Now we can examine the firing rates in the non-spiking network.

[14]:
run_network(
    activation=nengo.RectifiedLinear(),
    params_file="keras_to_snn_regularized_params",
    n_steps=10,
)
Test accuracy: 98.50%
../_images/examples_keras-to-snn_32_1.png
../_images/examples_keras-to-snn_32_2.png
../_images/examples_keras-to-snn_32_3.png
../_images/examples_keras-to-snn_32_4.png

In the neuron activity plot we can see that the firing rates are around the magnitude we specified (we could adjust the regularization function/weighting to refine this further). Now we can convert it to spiking neurons, without applying any scaling.

[15]:
run_network(
    activation=nengo.SpikingRectifiedLinear(),
    params_file="keras_to_snn_regularized_params",
    synapse=0.01,
)
Test accuracy: 98.25%
../_images/examples_keras-to-snn_34_1.png
../_images/examples_keras-to-snn_34_2.png
../_images/examples_keras-to-snn_34_3.png
../_images/examples_keras-to-snn_34_4.png

We can see that this network, because we trained it with spiking neurons in mind, can be converted to a spiking network without losing much performance or requiring any further tweaking.

Conclusions

In this example we’ve gone over the process of converting a non-spiking Keras model to a spiking Nengo network.
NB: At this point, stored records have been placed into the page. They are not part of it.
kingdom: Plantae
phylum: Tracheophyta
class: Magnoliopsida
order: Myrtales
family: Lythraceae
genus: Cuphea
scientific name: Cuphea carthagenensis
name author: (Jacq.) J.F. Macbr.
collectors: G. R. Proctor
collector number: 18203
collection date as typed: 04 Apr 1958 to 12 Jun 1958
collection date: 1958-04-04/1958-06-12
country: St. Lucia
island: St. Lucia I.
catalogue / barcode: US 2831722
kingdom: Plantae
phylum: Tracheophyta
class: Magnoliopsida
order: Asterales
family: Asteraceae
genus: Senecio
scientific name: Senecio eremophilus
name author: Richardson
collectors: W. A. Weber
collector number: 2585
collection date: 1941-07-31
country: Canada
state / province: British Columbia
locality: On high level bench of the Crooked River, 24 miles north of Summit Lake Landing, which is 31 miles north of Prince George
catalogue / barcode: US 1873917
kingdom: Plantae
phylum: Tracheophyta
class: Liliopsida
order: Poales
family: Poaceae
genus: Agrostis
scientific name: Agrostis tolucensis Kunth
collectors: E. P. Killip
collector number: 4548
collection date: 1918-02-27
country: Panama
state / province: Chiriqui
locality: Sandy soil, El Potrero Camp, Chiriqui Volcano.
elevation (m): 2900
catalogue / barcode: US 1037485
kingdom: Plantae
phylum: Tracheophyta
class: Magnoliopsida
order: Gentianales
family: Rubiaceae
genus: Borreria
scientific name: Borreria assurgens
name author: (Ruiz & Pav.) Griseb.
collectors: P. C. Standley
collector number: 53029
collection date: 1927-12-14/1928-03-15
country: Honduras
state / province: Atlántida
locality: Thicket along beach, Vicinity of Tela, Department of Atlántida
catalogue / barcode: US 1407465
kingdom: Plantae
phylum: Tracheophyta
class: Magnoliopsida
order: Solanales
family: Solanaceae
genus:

We’ve shown some of the common issues that crop up, and how to go about diagnosing/addressing them. In particular, we looked at presentation time, synaptic filtering, and firing rates, and how adjusting those factors can affect various properties of the model (such as accuracy, latency, and temporal sparsity). Note that a lot of these factors represent tradeoffs that are application dependent. The particular parameters that we used in this example may not work or make sense in other applications, but this same workflow and thought process should apply to converting any kind of network to a spiking Nengo model.